--- START ---

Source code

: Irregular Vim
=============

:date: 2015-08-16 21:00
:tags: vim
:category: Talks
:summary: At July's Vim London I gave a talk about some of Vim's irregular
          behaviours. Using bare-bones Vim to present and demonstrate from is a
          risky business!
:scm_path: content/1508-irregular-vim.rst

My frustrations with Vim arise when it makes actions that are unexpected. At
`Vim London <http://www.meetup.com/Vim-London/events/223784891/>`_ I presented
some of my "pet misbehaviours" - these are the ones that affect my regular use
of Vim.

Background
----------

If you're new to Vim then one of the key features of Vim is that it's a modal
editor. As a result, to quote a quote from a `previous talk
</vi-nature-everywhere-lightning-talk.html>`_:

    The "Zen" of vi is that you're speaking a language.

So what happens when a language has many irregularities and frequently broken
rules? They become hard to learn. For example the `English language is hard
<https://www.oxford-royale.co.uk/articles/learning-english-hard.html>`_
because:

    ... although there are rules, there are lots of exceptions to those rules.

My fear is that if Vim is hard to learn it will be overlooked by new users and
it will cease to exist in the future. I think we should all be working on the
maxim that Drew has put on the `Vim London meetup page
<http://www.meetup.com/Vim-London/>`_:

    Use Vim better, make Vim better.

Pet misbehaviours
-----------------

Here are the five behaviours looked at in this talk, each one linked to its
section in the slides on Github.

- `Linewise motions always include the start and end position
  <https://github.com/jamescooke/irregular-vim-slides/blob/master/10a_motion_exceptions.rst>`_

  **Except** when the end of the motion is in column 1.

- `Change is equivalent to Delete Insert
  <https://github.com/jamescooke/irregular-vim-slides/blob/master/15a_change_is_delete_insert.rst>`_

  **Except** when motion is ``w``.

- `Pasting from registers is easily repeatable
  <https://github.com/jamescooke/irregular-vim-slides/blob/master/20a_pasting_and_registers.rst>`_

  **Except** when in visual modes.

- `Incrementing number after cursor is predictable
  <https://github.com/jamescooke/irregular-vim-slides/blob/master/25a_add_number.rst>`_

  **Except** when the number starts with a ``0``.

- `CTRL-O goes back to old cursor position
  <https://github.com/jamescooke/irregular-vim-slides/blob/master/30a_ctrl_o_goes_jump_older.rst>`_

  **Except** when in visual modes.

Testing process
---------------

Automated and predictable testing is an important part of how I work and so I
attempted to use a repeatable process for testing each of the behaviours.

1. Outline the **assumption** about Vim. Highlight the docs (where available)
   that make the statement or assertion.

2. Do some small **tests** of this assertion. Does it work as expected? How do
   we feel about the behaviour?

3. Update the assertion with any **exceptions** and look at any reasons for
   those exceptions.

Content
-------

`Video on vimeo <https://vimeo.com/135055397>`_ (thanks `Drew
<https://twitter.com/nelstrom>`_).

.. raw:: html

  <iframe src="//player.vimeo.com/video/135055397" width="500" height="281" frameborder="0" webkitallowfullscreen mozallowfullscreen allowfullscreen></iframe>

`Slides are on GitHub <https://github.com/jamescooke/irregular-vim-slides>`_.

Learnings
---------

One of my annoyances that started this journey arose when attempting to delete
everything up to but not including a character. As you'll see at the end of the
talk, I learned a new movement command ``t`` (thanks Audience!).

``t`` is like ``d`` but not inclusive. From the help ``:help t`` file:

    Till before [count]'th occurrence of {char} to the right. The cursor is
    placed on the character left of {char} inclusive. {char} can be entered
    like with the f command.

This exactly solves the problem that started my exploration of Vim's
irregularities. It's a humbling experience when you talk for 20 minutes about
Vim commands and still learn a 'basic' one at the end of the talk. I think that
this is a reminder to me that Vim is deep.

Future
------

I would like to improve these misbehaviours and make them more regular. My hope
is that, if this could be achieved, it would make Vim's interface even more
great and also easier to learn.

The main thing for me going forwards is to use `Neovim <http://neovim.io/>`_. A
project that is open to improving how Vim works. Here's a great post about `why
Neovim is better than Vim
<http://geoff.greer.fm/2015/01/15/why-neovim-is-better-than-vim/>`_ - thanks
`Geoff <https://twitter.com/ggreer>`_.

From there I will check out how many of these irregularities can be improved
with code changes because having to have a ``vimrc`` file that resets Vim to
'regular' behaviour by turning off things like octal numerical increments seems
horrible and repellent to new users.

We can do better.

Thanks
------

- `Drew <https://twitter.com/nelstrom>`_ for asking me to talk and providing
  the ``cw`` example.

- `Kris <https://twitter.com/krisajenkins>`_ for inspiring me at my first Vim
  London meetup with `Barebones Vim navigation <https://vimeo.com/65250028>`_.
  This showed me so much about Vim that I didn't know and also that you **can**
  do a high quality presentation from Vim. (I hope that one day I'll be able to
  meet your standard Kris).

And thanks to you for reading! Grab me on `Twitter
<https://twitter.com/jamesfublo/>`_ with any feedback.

--- END ---

▶ [Task goal]:
Look through the lines above and collect those with the word "hard".

▶ [Result of the exercise]:
rules? They become hard to learn. For example the `English language is hard
<https://www.oxford-royale.co.uk/articles/learning-english-hard.html>`_
My fear is that if Vim is hard to learn it will be overlooked by new users and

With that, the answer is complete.